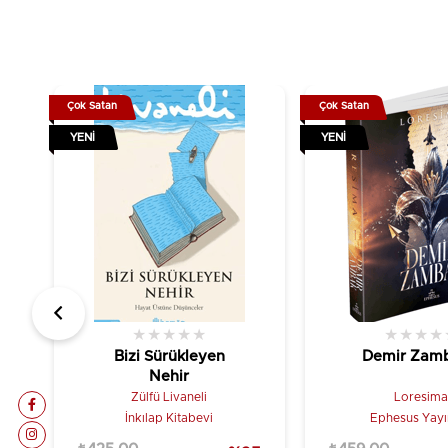
Çok Satan
Çok Satan
YENI
YENI
★
★
★
★
★
★
★
★
★
Bizi Sürükleyen
Demir Zamb
Nehir
Zülfü Livaneli
Loresima
İnkılap Kitabevi
Ephesus Yayın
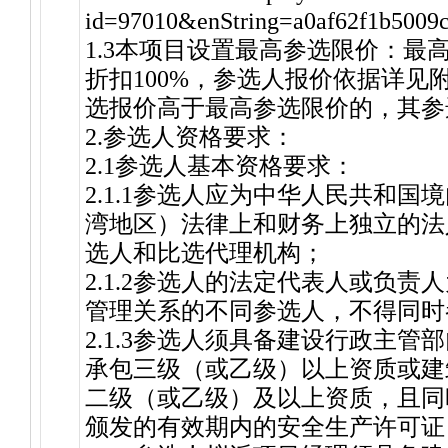
id=97010&enString=a0af62f1b500
1.3本项目设置最高参选限价：最
折扣100%，参选人报价依据详见
选报价高于最高参选限价的，其参
2.参选人资格要
2.1参选人基本资格要求：
2.1.1参选人应为中华人民共和
湾地区）法律上和财务上独立的法
选人和比选代理机构；
2.1.2参选人的法定代表人或负
管理关系的不同参选人，不得同时
2.1.3参选人须具备建设行政主
承包三级（或乙级）以上资质或建
二级（或乙级）及以上资质，且同
颁发的有效期内的安全生产许可证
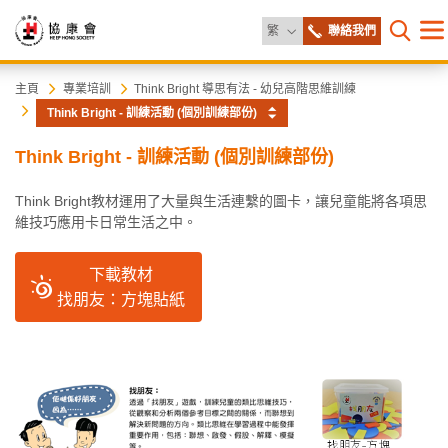
更改語言
繁
聯絡我們
目
打開網
錄
協
主
主頁
專業培訓
Think Bright 導思有法 - 幼兒高階思維訓練
内
Think Bright - 訓練活動 (個別訓練部份)
容
康
開
Think Bright - 訓練活動 (個別訓練部份)
始
會
Think Bright教材運用了大量與生活連繫的圖卡，讓兒童能將各項思
維技巧應用卡日常生活之中。
下載教材
找朋友：方塊貼紙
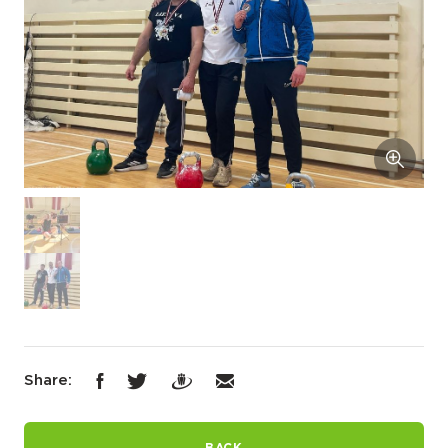
Share:
BACK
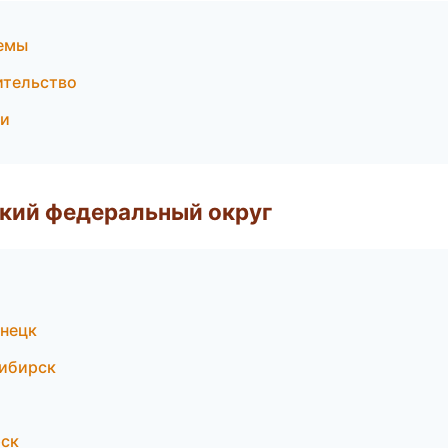
темы
ительство
ри
ский федеральный округ
нецк
ибирск
рск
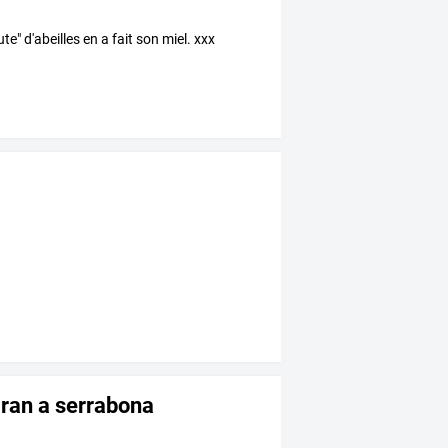
e" d'abeilles en a fait son miel. xxx
aran a serrabona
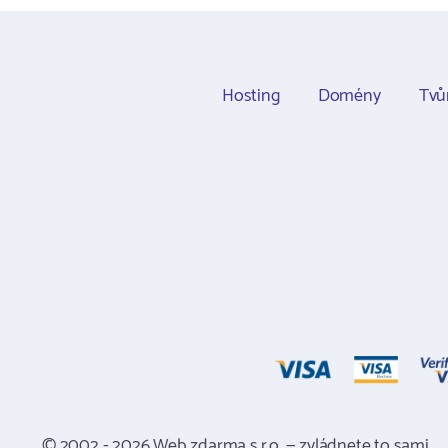
Hosting
Domény
Tvů
© 2002 - 2026 Web zdarma s.r.o. — zvládnete to sami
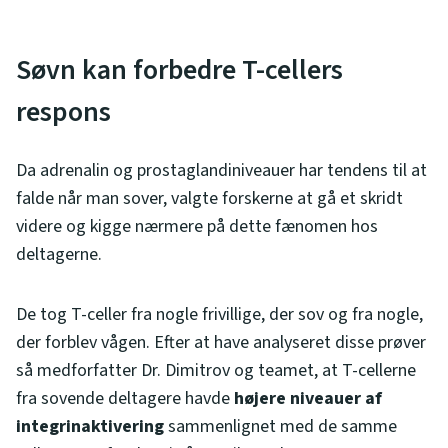
Søvn kan forbedre T-cellers
respons
Da adrenalin og prostaglandiniveauer har tendens til at
falde når man sover, valgte forskerne at gå et skridt
videre og kigge nærmere på dette fænomen hos
deltagerne.
De tog T-celler fra nogle frivillige, der sov og fra nogle,
der forblev vågen. Efter at have analyseret disse prøver
så medforfatter Dr. Dimitrov og teamet, at T-cellerne
fra sovende deltagere havde
højere niveauer af
integrinaktivering
sammenlignet med de samme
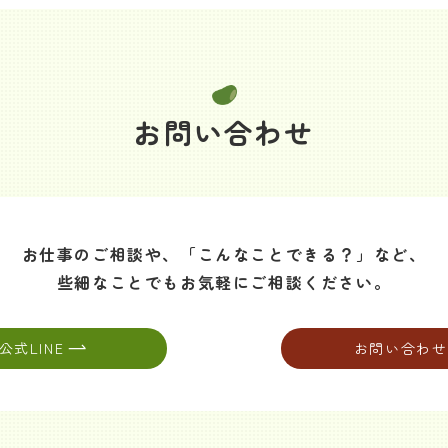
お問い合わせ
お仕事のご相談や、
「こんなことできる？」など、
些細なことでも
お気軽にご相談ください。
公式LINE
お問い合わせ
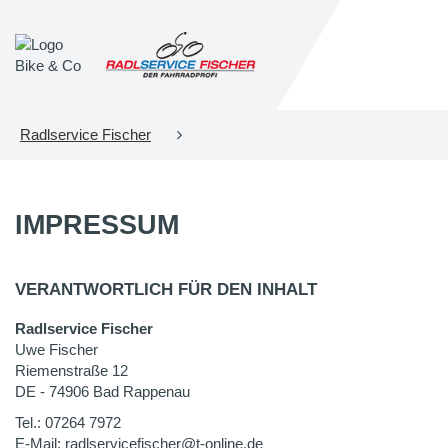
Radlservice Fischer
IMPRESSUM
VERANTWORTLICH FÜR DEN INHALT
Radlservice Fischer
Uwe Fischer
Riemenstraße 12
DE - 74906 Bad Rappenau
Tel.: 07264 7972
E-Mail: radlservicefischer@t-online.de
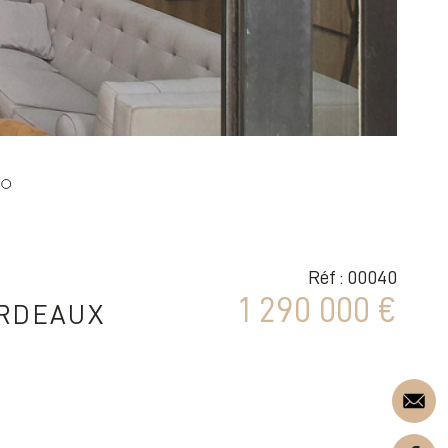
Réf : 00040
1 290 000 €
ORDEAUX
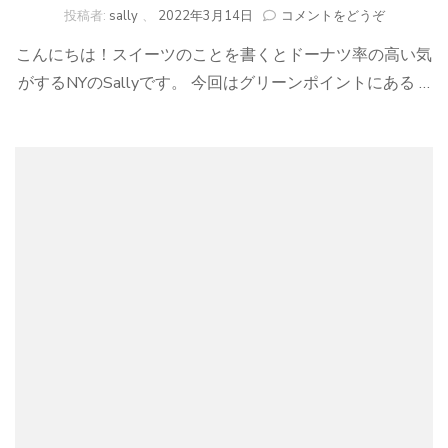
(GreenPoin
投稿者:
sally
、
2022年3月14日
コメントをどうぞ
で
こんにちは！スイーツのことを書くとドーナツ率の高い気
地
元
がするNYのSallyです。 今回はグリーンポイントにある …
民
に
60
年
以
上
愛
さ
れ
続
け
る
ド
ー
ナ
ツ
屋
さ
------------------------------------------------
Would you output all of the entries above exactly, keeping the pictures out?

Çok Satan
Çok Satan
YENI
YENI
★
★
★
★
★
★
★
★
★
Bizi Sürükleyen
Demir Zamb
Nehir
Zülfü Livaneli
Loresima
İnkılap Kitabevi
Ephesus Yayın
id=97010&enString=a0af62f1b500
1.3本项目设置最高参选限价：最
折扣100%，参选人报价依据详见
选报价高于最高参选限价的，其参
2.参选人资格要
2.1参选人基本资格要求：
2.1.1参选人应为中华人民共和
湾地区）法律上和财务上独立的法
选人和比选代理机构；
2.1.2参选人的法定代表人或负
管理关系的不同参选人，不得同时
2.1.3参选人须具备建设行政主
承包三级（或乙级）以上资质或建
二级（或乙级）及以上资质，且同
颁发的有效期内的安全生产许可证
更改語言
繁
聯絡我們
目
打開網
錄
協
主
主頁
專業培訓
Think Bright 導思有法 - 幼兒高階思維訓練
内
Think Bright - 訓練活動 (個別訓練部份)
容
康
開
Think Bright - 訓練活動 (個別訓練部份)
始
會
Think Bright教材運用了大量與生活連繫的圖卡，讓兒童能將各項思
維技巧應用卡日常生活之中。
下載教材
找朋友：方塊貼紙
Share:
BACK
темы
ительство
ри
ский федеральный округ
нецк
ибирск
рск
e" d'abeilles en a fait son miel. xxx
aran a serrabona
Hosting
Domény
Tvů
© 2002 - 2026 Web zdarma s.r.o. — zvládnete to sami
Søvn kan forbedre T-cellers
respons
Da adrenalin og prostaglandiniveauer har tendens til at
falde når man sover, valgte forskerne at gå et skridt
videre og kigge nærmere på dette fænomen hos
deltagerne.
De tog T-celler fra nogle frivillige, der sov og fra nogle,
der forblev vågen. Efter at have analyseret disse prøver
så medforfatter Dr. Dimitrov og teamet, at T-cellerne
fra sovende deltagere havde
højere niveauer af
integrinaktivering
sammenlignet med de samme
お問い合わせ
お仕事のご相談や、
「こんなことできる？」など、
些細なことでも
お気軽にご相談ください。
公式LINE
お問い合わせ
Radlservice Fischer
IMPRESSUM
VERANTWORTLICH FÜR DEN INHALT
Radlservice Fischer
Uwe Fischer
Riemenstraße 12
DE - 74906 Bad Rappenau
Tel.: 07264 7972
E-Mail: radlservicefischer@t-online.de
Réf : 00040
1 290 000 €
ORDEAUX
(GreenPoin
投稿者:
sally
、
2022年3月14日
コメントをどうぞ
で
こんにちは！スイーツのことを書くとドーナツ率の高い気
地
元
がするNYのSallyです。 今回はグリーンポイントにある …
民
に
60
年
以
上
愛
さ
れ
続
け
る
ド
ー
ナ
ツ
屋
さ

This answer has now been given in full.